Consignes:
a) Extrayez du texte sur la discipline fiscale le passage qui commence par les mots contenant « Les administrations fiscales » et se termine par « recettes fiscales recouvrées. ».
b) Rédigez la suite du texte sur la discipline fiscale à partir de l'endroit où il s'arrête.

7.3.1. Accroître l’efficacité des activités de discipline fiscale
Ces dernières années, le volume des données de tiers accessible aux autorités fiscales a considérablement augmenté, tandis que les coûts de stockage ont baissé et les techniques d’analyse ont progressé. Ces informations portent sur les transactions et le revenu, incluent des données comportementales qui résultent des relations entre les contribuables et l’administration fiscale, des données opérationnelles sur la propriété, l’identité et la localisation, ainsi que des données libres provenant des réseaux sociaux et de la publicité. Utilisées de façon autonome ou combinée, ces données permettent de connaître en tout ou partie le revenu imposable et de dévoiler des cas de sous‑déclaration, de fraude ou d’évasion. Elles peuvent également servir à mieux comprendre le comportement des contribuables, à mesurer l’impact des activités et à identifier les actions les plus efficaces, que ces actions soient proactives ou réactives.
Les administrations fiscales sont de plus en plus nombreuses à utiliser des algorithmes pour analyser le vaste spectre de données auxquelles elles ont désormais accès en vue de définir plus précisément les risques. Ces nouveaux processus se substituent à certaines mesures de vérification, y compris la sélection des dossiers à vérifier et d’autres contrôles jusqu’alors effectués par des agents. Ces évolutions permettent aux autorités fiscales d’accroître le nombre de ces vérifications, passant d’un faible pourcentage des déclarations à une proportion beaucoup plus élevée, ce qui augmente le montant des recettes fiscales recouvrées.

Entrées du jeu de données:

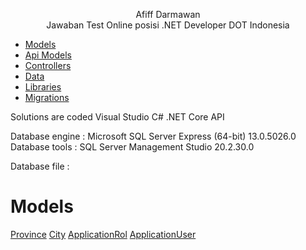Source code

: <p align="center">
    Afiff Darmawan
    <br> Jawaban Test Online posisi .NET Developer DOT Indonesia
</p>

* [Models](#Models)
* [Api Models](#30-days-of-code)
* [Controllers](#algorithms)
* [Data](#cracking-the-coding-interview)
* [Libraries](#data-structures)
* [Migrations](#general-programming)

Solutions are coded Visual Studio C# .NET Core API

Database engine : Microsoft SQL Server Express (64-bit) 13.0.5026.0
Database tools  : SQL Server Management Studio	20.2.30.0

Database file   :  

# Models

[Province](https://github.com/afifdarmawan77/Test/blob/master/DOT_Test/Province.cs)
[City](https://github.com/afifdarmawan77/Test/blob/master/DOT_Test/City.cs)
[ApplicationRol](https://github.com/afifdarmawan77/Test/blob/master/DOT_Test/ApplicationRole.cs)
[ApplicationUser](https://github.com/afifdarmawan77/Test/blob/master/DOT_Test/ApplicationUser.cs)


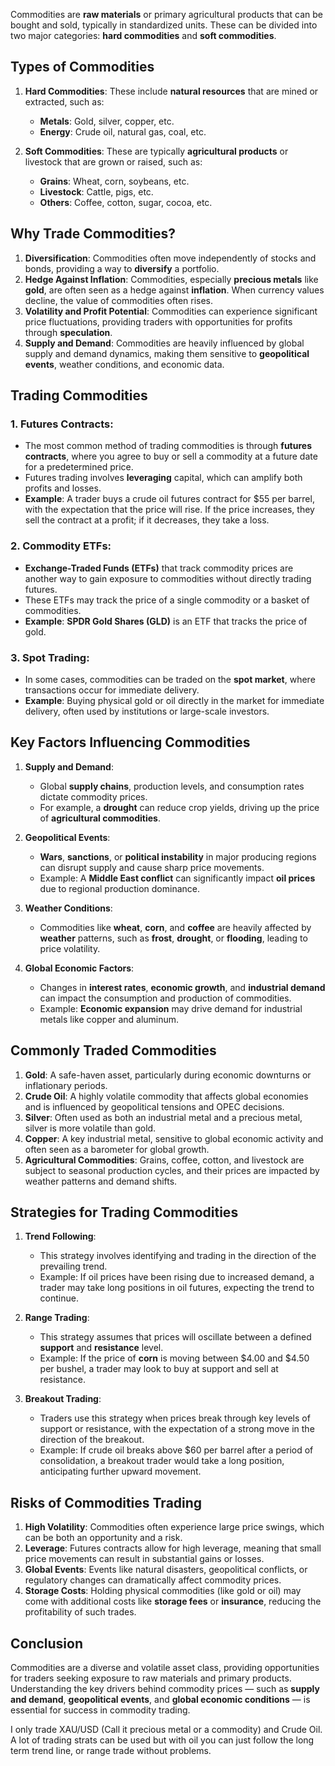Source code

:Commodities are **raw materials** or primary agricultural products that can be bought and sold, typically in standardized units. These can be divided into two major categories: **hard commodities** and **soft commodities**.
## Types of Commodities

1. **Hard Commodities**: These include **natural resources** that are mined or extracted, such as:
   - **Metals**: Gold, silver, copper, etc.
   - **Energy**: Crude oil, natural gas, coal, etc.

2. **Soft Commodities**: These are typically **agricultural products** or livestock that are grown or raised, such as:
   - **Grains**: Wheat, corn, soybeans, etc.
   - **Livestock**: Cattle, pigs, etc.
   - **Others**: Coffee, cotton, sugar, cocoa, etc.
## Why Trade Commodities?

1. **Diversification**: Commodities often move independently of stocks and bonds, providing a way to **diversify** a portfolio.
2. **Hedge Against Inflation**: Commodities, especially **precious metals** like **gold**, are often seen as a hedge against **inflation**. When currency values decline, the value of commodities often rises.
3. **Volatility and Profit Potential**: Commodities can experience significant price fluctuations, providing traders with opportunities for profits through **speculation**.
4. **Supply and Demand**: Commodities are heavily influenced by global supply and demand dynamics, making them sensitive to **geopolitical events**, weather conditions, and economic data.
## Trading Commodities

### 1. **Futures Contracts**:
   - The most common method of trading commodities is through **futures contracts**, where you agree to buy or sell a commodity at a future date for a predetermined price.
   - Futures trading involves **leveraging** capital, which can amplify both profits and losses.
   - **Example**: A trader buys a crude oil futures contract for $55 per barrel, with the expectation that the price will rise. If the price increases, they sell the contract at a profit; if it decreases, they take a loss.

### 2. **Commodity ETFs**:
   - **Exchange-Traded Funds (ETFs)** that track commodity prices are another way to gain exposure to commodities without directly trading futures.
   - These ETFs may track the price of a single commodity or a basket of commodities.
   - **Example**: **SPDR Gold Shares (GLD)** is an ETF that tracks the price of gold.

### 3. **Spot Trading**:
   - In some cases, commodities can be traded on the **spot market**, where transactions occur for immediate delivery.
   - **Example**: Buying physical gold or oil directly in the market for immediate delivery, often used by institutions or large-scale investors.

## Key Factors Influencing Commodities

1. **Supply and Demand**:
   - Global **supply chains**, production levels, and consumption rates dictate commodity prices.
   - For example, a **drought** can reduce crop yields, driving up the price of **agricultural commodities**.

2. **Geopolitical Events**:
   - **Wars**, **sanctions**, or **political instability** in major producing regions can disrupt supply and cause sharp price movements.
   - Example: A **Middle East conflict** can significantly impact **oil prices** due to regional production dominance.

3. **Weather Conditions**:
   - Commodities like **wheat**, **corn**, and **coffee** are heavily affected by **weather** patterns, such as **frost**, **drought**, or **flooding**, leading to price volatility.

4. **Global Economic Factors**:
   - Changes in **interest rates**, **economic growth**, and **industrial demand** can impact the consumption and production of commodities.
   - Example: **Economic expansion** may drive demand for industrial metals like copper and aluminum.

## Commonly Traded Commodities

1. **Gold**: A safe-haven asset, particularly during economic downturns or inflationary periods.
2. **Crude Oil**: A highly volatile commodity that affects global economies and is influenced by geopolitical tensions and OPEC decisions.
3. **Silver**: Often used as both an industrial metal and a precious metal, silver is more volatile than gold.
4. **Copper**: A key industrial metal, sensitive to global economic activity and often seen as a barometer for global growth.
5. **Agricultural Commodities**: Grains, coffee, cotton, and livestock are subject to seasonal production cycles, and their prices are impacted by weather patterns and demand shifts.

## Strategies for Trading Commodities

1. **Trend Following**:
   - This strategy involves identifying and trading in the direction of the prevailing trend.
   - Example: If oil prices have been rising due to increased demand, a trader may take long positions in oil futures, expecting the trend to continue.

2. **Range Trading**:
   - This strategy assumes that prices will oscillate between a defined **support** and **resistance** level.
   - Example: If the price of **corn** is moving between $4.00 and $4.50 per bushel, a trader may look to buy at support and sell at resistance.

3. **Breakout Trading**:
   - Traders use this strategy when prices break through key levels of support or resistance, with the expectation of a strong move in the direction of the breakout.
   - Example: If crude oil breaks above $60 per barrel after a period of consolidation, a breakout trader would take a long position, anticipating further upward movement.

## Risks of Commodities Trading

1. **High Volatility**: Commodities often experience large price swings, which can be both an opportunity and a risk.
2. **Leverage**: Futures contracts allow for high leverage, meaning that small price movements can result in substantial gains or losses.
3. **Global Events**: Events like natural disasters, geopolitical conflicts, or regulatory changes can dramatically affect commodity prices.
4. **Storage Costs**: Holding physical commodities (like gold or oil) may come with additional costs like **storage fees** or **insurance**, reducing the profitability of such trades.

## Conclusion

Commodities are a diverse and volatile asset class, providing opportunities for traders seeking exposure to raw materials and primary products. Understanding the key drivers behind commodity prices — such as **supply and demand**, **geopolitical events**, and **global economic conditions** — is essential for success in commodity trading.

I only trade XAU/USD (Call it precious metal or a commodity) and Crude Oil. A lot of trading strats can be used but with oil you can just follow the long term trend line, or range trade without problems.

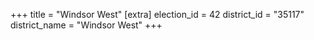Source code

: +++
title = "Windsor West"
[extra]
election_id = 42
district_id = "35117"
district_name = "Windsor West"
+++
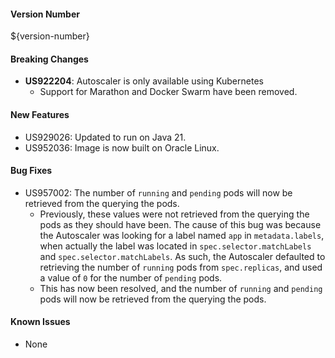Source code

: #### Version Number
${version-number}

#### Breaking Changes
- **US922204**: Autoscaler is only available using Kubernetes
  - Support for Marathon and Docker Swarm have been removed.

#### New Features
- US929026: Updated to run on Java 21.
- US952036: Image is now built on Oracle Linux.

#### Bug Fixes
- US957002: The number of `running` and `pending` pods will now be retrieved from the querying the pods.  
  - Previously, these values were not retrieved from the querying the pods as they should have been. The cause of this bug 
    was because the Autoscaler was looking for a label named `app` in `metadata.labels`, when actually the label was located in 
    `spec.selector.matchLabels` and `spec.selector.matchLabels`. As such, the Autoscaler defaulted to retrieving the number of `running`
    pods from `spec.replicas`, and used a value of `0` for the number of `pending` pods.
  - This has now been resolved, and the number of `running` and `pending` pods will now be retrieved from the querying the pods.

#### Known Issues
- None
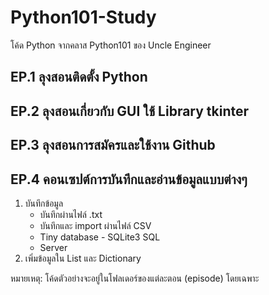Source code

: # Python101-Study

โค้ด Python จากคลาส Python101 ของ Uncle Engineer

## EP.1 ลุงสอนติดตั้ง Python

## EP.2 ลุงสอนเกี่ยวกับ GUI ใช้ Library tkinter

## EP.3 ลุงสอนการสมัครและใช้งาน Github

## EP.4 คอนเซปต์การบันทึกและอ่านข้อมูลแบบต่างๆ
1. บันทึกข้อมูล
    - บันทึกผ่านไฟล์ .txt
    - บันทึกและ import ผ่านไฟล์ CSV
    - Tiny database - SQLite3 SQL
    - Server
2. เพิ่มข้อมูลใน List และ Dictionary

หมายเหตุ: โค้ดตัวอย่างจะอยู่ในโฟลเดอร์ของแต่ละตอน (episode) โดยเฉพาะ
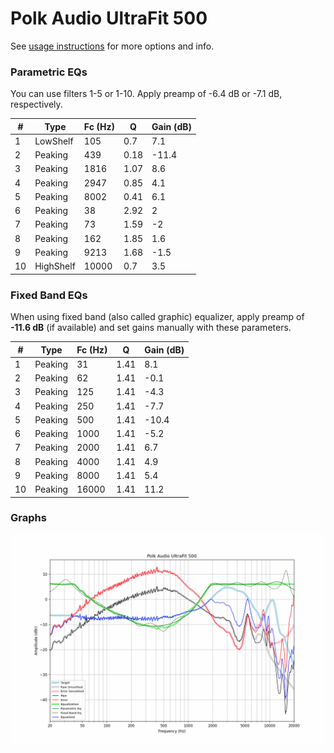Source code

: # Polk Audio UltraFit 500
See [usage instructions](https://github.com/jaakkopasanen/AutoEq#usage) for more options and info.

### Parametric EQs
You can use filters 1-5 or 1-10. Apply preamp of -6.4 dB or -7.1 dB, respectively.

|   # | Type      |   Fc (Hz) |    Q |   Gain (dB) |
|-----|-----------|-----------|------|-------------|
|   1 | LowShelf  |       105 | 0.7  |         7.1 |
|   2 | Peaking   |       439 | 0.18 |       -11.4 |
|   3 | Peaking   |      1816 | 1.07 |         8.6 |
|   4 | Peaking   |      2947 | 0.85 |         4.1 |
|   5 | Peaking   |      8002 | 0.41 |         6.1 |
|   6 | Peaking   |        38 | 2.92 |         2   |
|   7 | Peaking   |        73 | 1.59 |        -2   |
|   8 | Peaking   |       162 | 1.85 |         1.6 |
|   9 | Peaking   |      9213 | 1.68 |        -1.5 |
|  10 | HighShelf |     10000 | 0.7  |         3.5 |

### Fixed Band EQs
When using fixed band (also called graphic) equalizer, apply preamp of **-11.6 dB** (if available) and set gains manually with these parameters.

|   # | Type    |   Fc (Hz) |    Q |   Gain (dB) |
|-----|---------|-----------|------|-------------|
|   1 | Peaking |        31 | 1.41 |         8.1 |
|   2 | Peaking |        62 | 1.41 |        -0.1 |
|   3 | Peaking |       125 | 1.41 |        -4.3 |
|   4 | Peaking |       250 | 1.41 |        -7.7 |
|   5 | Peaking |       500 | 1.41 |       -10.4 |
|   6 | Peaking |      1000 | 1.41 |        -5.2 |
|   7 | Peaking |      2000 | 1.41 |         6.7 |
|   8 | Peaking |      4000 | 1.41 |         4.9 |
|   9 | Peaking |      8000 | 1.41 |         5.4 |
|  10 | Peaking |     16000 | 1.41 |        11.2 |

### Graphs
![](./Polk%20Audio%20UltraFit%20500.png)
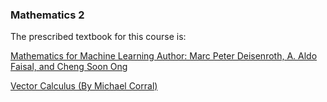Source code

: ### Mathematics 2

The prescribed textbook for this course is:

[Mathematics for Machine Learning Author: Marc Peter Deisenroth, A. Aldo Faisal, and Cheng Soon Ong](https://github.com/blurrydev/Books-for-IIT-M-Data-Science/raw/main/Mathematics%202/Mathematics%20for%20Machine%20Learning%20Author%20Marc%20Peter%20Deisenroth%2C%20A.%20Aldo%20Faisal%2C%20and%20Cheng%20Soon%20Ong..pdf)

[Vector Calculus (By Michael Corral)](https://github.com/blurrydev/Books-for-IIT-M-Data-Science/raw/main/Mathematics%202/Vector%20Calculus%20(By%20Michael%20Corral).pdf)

Réponses point par point:
a)
Les administrations fiscales sont de plus en plus nombreuses à utiliser des algorithmes pour analyser le vaste spectre de données auxquelles elles ont désormais accès en vue de définir plus précisément les risques. Ces nouveaux processus se substituent à certaines mesures de vérification, y compris la sélection des dossiers à vérifier et d’autres contrôles jusqu’alors effectués par des agents. Ces évolutions permettent aux autorités fiscales d’accroître le nombre de ces vérifications, passant d’un faible pourcentage des déclarations à une proportion beaucoup plus élevée, ce qui augmente le montant des recettes fiscales recouvrées.

b)
Les nouvelles technologies servent aussi à lutter contre la sous‑déclaration des ventes ou la surdéclaration de déductions par falsification de factures, qui sont des formes de fraude fiscale elles-mêmes facilitées par l’emploi de technologies telles que les logiciels de suppression des ventes ou des outils de falsification plus sophistiqués. Un certain nombre d’administrations fiscales ont imposé l’utilisation de logiciels d’enregistrement des données qui consignent les données sur les ventes au moment de la transaction, et dans certains cas les transmettent en temps réel aux autorités fiscales. La mise en œuvre de l’obligation d’utiliser une technologie électronique d’enregistrement des données a permis d’accroître les recettes de TVA jusqu’à 20 % dans certains pays3, et a également conduit à engager des poursuites pénales pour fraude fiscale. Par ailleurs, ces outils aident utilement les propriétaires d’entreprise à se prémunir contre le vol de leurs employés et à s’acquitter plus aisément de leurs obligations fiscales.
La technologie a également permis d’importantes avancées dans la transparence fiscale au niveau national et international, notamment grâce au renforcement de l’échange de renseignements entre administrations fiscales. La Norme commune de déclaration (NCD) de l’OCDE pour l’échange automatique de renseignements sur les comptes financiers procure aux autorités fiscales des informations sur des transferts et des comptes offshore qui étaient jusqu’alors non détectés ou indétectables. En s’appuyant sur la technologie offerte par le Système commun de transmission élaboré par l’OCDE, la plateforme qui sous‑tend les échanges bilatéraux sécurisés de renseignements entre administrations fiscales participantes, ces échanges s’effectuent désormais de façon automatique et périodique. Les autorités doivent veiller au bon déploiement de l’échange automatique, et recouper les données obtenues avec les sources d’information existantes sur les contribuables concernés.
Encadré 7.5. Impact des technologies d’enregistrement des données et de facturation électronique sur la lutte contre la fraude et l’évasion fiscales
En Hongrie, l’obligation de se doter de caisses-enregistreuses électroniques a permis d’accroître les recettes de TVA de 15 % dans les secteurs ciblés, un montant supérieur au coût de mise en place du nouveau système.
Rien qu’au Québec, plus de 1.2 milliard CAD a été recouvré grâce au déploiement de la technologie d’enregistrement des données dans le secteur de la restauration. Ce chiffre devrait atteindre 2.1 milliards CAD d’ici 2018-19.
Au Rwanda, au cours des deux années qui ont suivi l’introduction de caisses-enregistreuses électroniques en mars 2013, les recettes de la TVA sur les ventes ont augmenté de 20 %.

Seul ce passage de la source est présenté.